● REQUIRED ACTION: Look through the data below for the line with "cx_px: -176", and transcribe it exactly together with each line after it up to and including the line with "focal_35mm: 31". Give nothing else.

Data excerpts:
- - - -
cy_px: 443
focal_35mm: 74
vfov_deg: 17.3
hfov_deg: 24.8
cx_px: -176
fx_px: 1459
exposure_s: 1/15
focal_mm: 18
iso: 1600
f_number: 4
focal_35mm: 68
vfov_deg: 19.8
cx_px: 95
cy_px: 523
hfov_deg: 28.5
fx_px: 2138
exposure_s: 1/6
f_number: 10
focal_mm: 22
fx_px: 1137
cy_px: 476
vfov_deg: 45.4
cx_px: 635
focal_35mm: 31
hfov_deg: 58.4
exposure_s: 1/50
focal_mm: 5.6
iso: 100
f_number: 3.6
- - - -
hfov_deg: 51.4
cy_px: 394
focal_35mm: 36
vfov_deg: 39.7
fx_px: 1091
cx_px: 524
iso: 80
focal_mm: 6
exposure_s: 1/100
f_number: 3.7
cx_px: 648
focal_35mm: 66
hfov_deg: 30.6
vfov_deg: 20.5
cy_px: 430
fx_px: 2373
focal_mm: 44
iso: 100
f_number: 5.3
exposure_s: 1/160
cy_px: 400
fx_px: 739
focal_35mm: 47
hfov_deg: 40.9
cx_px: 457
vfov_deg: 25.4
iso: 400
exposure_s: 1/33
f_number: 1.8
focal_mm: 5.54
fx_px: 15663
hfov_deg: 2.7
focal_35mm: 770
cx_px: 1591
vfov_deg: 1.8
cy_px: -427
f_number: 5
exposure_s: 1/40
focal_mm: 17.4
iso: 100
- - - -
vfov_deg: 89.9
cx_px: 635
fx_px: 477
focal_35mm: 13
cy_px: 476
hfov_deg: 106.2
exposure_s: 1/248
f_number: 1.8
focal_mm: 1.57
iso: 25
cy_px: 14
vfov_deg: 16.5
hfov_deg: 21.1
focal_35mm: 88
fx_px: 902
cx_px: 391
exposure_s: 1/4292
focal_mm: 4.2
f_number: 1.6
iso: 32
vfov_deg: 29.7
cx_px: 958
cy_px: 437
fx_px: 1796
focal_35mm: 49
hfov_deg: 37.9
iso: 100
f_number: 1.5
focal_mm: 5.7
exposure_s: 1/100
- - - -
● PROBLEM SOLUTION:
cx_px: -176
fx_px: 1459
exposure_s: 1/15
focal_mm: 18
iso: 1600
f_number: 4
focal_35mm: 68
vfov_deg: 19.8
cx_px: 95
cy_px: 523
hfov_deg: 28.5
fx_px: 2138
exposure_s: 1/6
f_number: 10
focal_mm: 22
fx_px: 1137
cy_px: 476
vfov_deg: 45.4
cx_px: 635
focal_35mm: 31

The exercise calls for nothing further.